A large variety of sausage is produced world-wide using intestines of pigs, sheep, goats, cattle and sometimes horses. Although the intestines were previously flushed, scraped and cleaned by hand, more recently, machinery has been used for large scale production.
Advantages
Natural casings breathe, allowing smoking and cooking flavors to permeate the casing and infuse the meat, giving the sausage a rich, even flavor throughout. Natural casings have unique natural curves and sheen, with rounded ends where the sausage is linked giving the sausage visual appeal.
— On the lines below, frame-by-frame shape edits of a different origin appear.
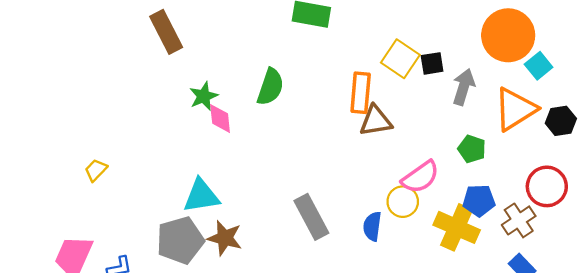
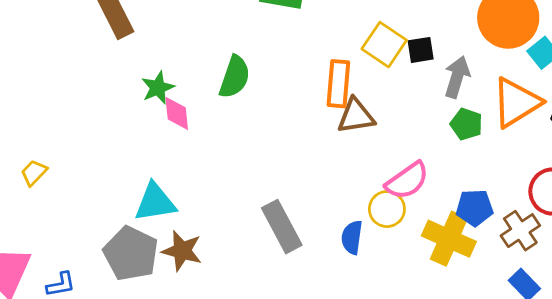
green pentagon: (472, 149) -> (466, 124), moved
gray pentagon: (180, 240) -> (131, 254), turned -30

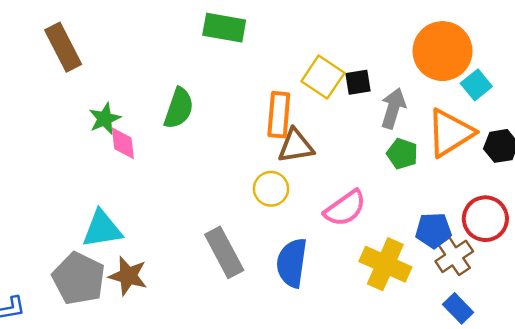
blue pentagon: (475, 208) -> (433, 230), moved
yellow circle: (387, 209) -> (271, 189), moved
blue semicircle: (352, 237) -> (292, 263), size x1.5

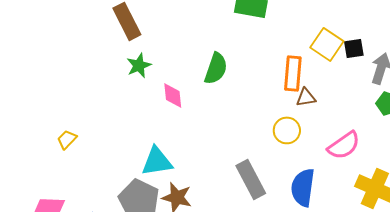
green star: (105, 119) -> (139, 65), moved
brown triangle: (296, 146) -> (306, 97), size x0.7

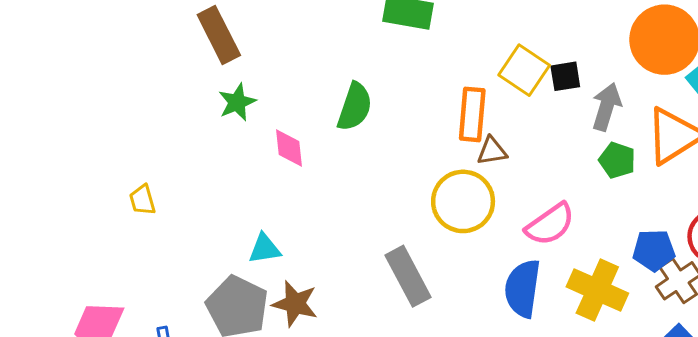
yellow circle: (287, 130) -> (463, 201), size x1.5
yellow trapezoid: (67, 139) -> (142, 200), moved, turned -60
cyan triangle: (157, 161) -> (265, 249), size x0.7
blue semicircle: (303, 187) -> (523, 288), moved

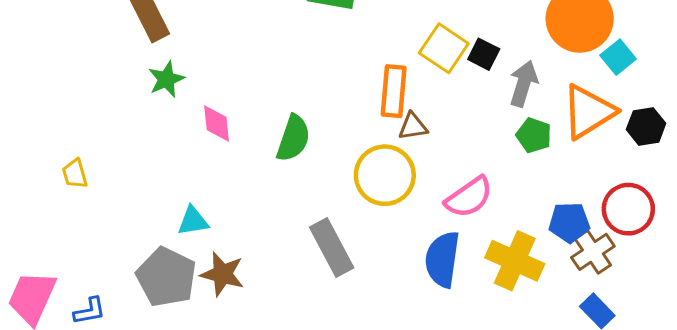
black square: (565, 76) -> (484, 54), turned 36
green semicircle: (355, 107) -> (293, 138), moved

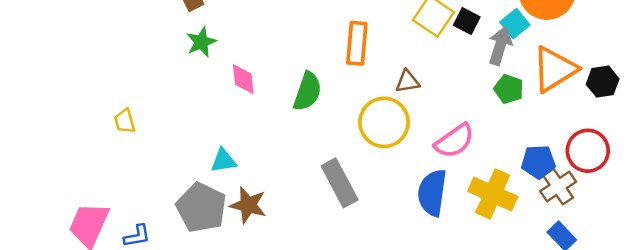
cyan square: (618, 57) -> (515, 24), moved
orange rectangle: (394, 91) -> (357, 43), moved

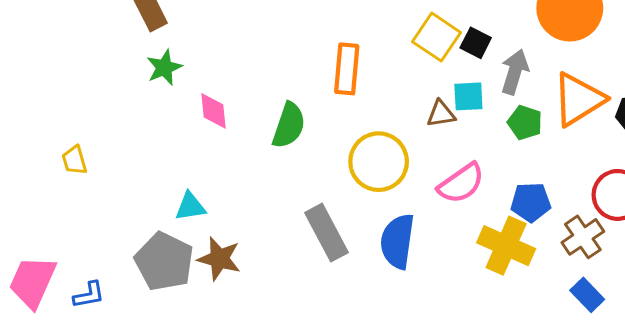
cyan square: (515, 24) -> (468, 96), moved, turned 36
brown triangle: (407, 82) -> (441, 114), moved
blue pentagon: (538, 162) -> (531, 202), moved
blue semicircle: (432, 193) -> (397, 241), moved

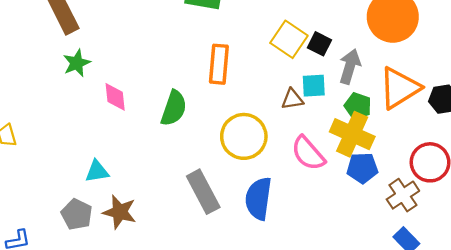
pink semicircle: (461, 183) -> (308, 153), turned 84
yellow cross: (506, 246) -> (352, 134), moved
gray pentagon: (164, 262) -> (77, 214), size x0.7

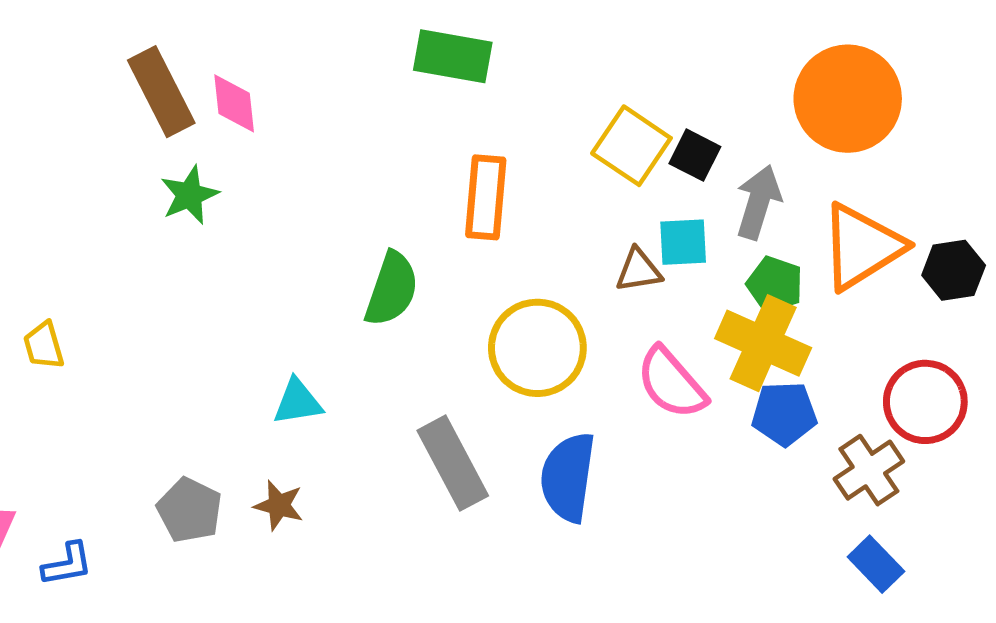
pink diamond: (115, 97) -> (234, 103), moved
cyan triangle: (97, 171) -> (298, 402), moved
brown star: (120, 212) -> (279, 505), size x0.7

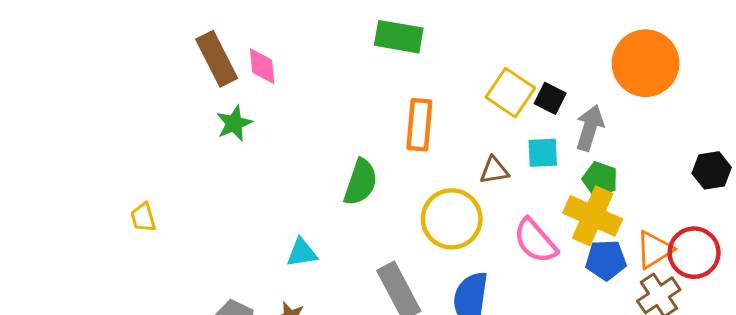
orange triangle: (862, 247) -> (654, 250), moved, size x0.7
brown triangle: (638, 270) -> (494, 170), moved

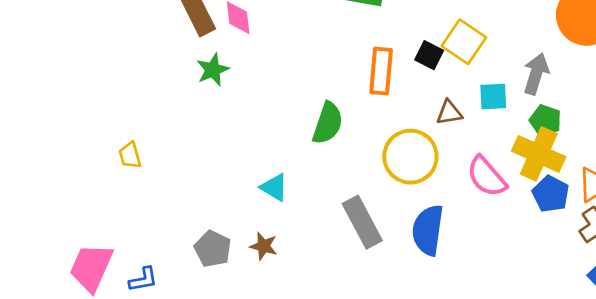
black square: (550, 98) -> (429, 55), moved
cyan triangle: (302, 253) -> (274, 187), turned 40
blue pentagon: (606, 260) -> (551, 194), turned 30

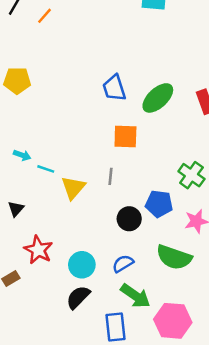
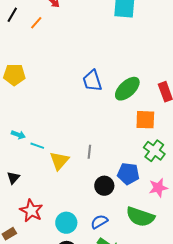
orange square: (125, 137) -> (145, 120), moved

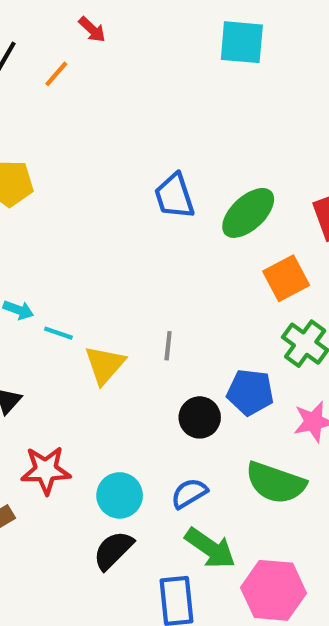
orange square: (145, 120) -> (286, 278), turned -30
red star: (31, 211) -> (46, 470), turned -30

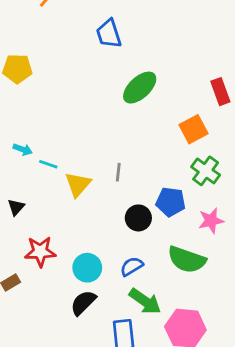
blue trapezoid: (174, 196) -> (109, 34), moved
green ellipse: (248, 213) -> (140, 88), moved

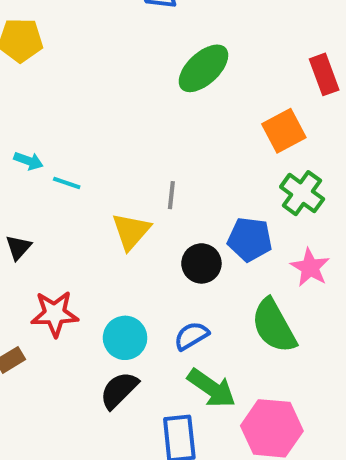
yellow triangle: (78, 184) -> (131, 231), moved
pink star: (211, 221) -> (310, 267), turned -30
green semicircle: (187, 260) -> (274, 326), turned 42

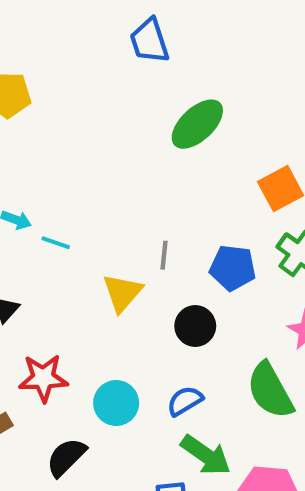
blue pentagon: (250, 239) -> (233, 268), moved
black semicircle: (119, 390) -> (66, 457), moved

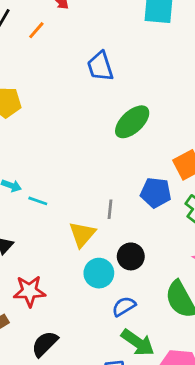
blue pentagon: (233, 268) -> (156, 193), moved
cyan circle: (116, 403) -> (99, 273), moved

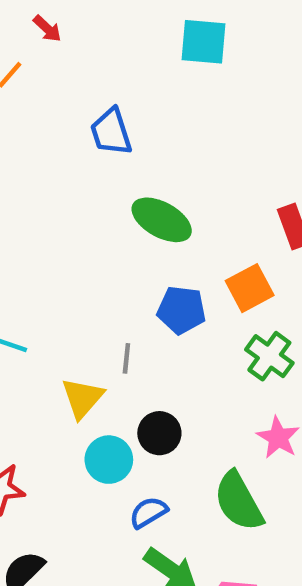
green ellipse: (132, 122) -> (162, 220), turned 72
blue pentagon: (156, 193) -> (181, 310), moved

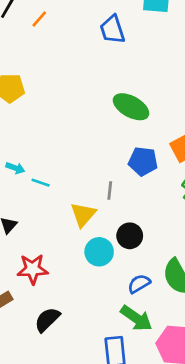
blue trapezoid: (111, 132) -> (112, 30), moved
blue semicircle: (148, 512) -> (139, 284), moved

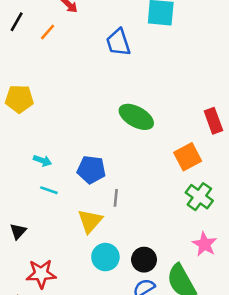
blue pentagon: (143, 161) -> (91, 170), moved
cyan arrow: (15, 168) -> (42, 161), moved
black circle: (130, 236) -> (144, 260), moved

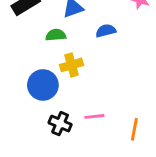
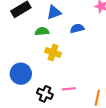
yellow cross: (71, 65) -> (53, 53), turned 35
blue circle: (43, 85) -> (21, 74), moved

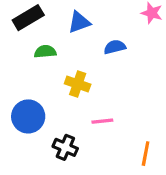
green semicircle: (42, 31) -> (45, 52), moved
pink line: (69, 89) -> (102, 121), moved

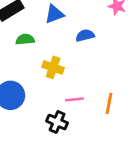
black cross: (65, 147) -> (57, 122), moved
orange line: (146, 154) -> (109, 103), moved

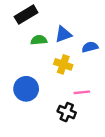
blue triangle: (54, 14) -> (63, 34), moved
blue semicircle: (85, 35) -> (90, 47), moved

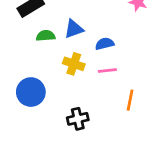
pink line: (82, 92) -> (107, 71), moved
black cross: (67, 112) -> (78, 119), turned -36

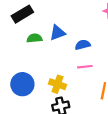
yellow cross: (74, 64) -> (57, 84), moved

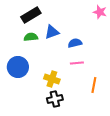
black rectangle: (22, 14) -> (31, 15), moved
blue circle: (22, 84) -> (18, 67), moved

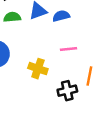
blue semicircle: (75, 43) -> (61, 16), moved
black cross: (55, 99) -> (67, 91), moved

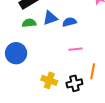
yellow cross: (38, 69) -> (49, 80), moved

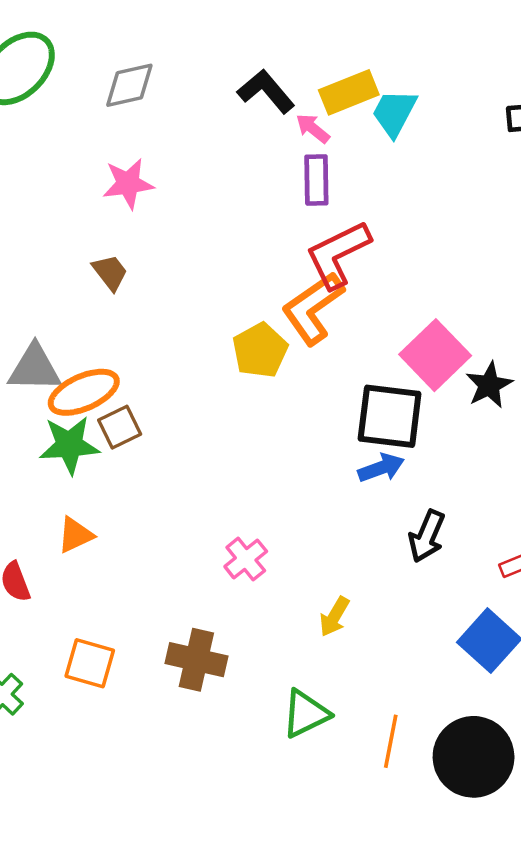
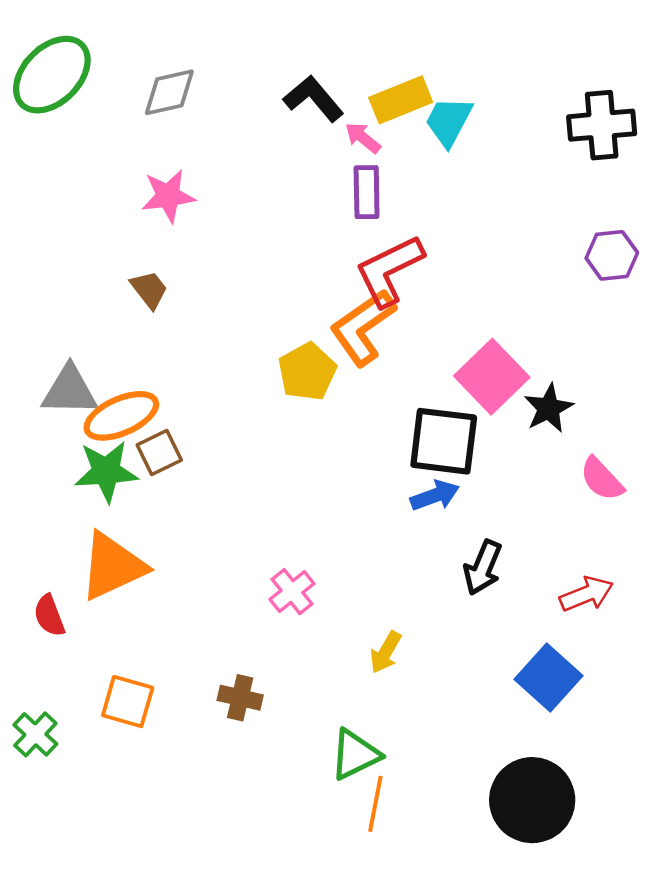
orange triangle: (75, 535) -> (112, 566), size x1.8
brown cross: (196, 660) -> (240, 698), size x0.7
orange line: (391, 741) -> (375, 804), moved

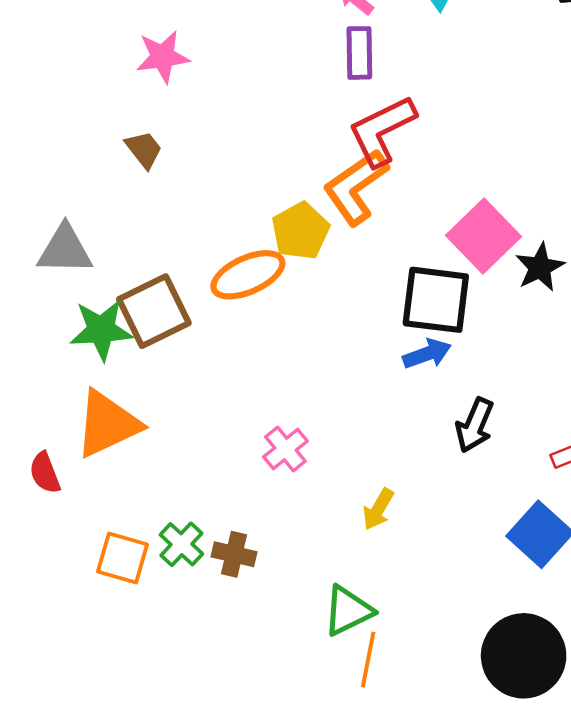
orange ellipse: (121, 416) -> (248, 275), moved
brown square: (159, 453) -> (154, 311), size x1.6
green cross: (35, 734) -> (181, 544), moved

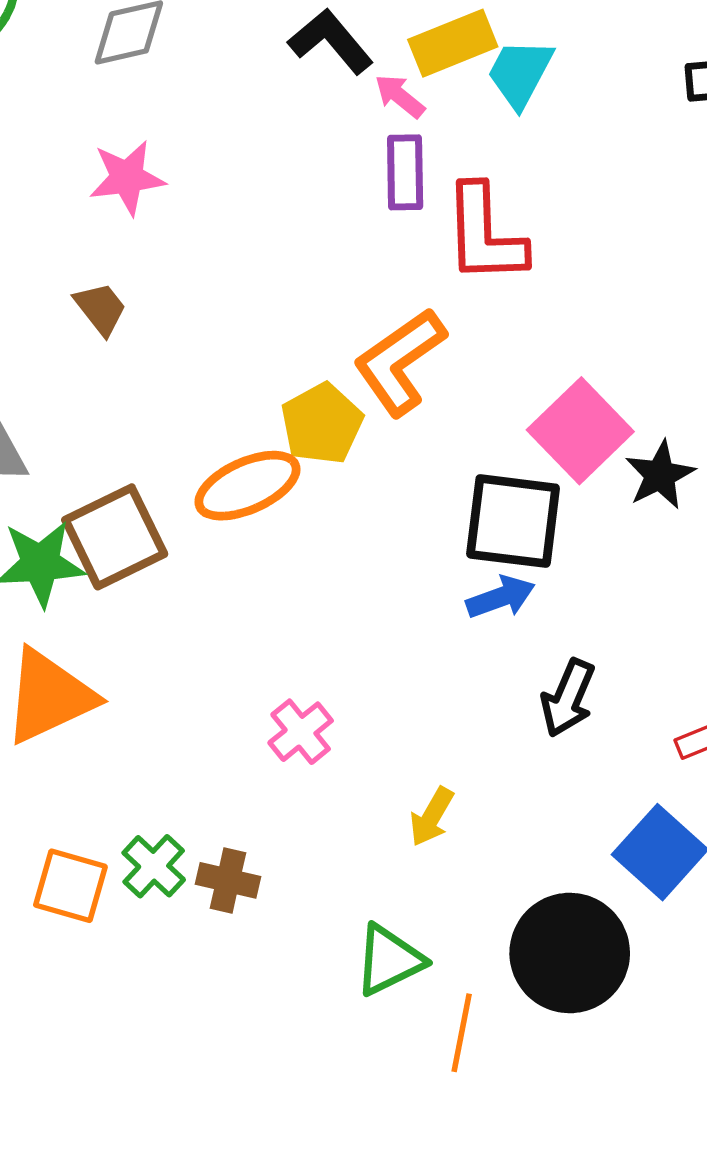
red L-shape: (382, 131) -> (485, 234), moved, turned -66
black circle: (524, 656) -> (570, 953), moved
orange line: (368, 660) -> (462, 1033), moved

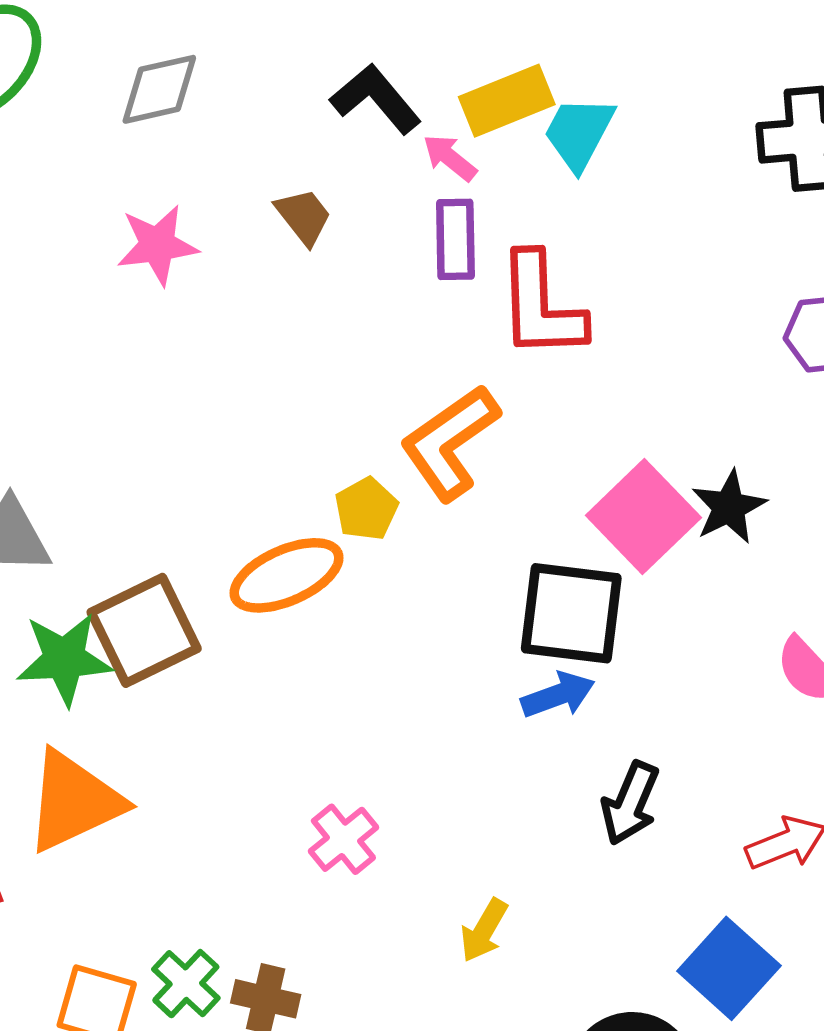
brown trapezoid: (101, 309) -> (304, 217), moved
yellow pentagon: (322, 424) -> (366, 509), size x0.7
black star: (660, 475) -> (729, 507), moved

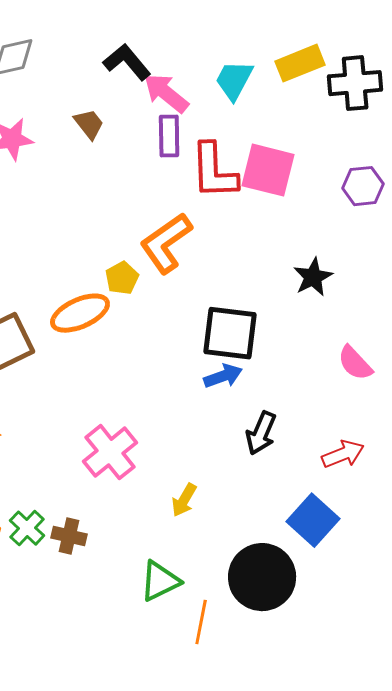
yellow rectangle: (507, 101) -> (300, 63), moved
pink arrow: (450, 158) -> (166, 93), size x1.6
pink square: (643, 517) -> (268, 170), moved, turned -32
pink cross: (343, 839) -> (110, 452), size x1.5

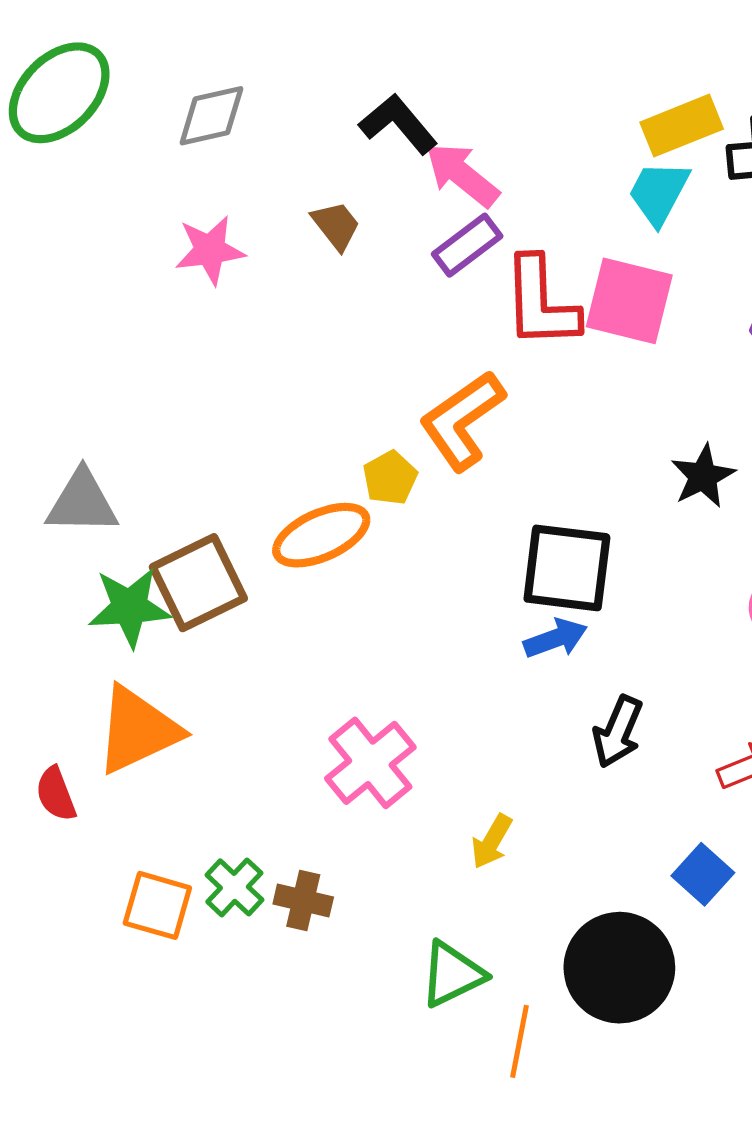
cyan trapezoid: (234, 80) -> (659, 193), moved
purple rectangle: (169, 136) -> (467, 245), turned 54
blue square: (313, 520) -> (703, 874), size x0.7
Due to their non-uniform appearance, sausages stuffed in natural casings are clearly distinguishable from mass-produced products and are therefore acceptable as a higher quality, premium product. However, newer machinery has enabled sausage producers to develop mass production scales of efficiencies in their processing plants. Processors of natural casings have developed long-stranded casings with uniformity and strength to support this new technology, as well as new tubing (Shirring) systems that speed up the stuffing process. This has revolutionized the sausage manufacturing world and kept natural casings preferred by some manufacturers and consumers.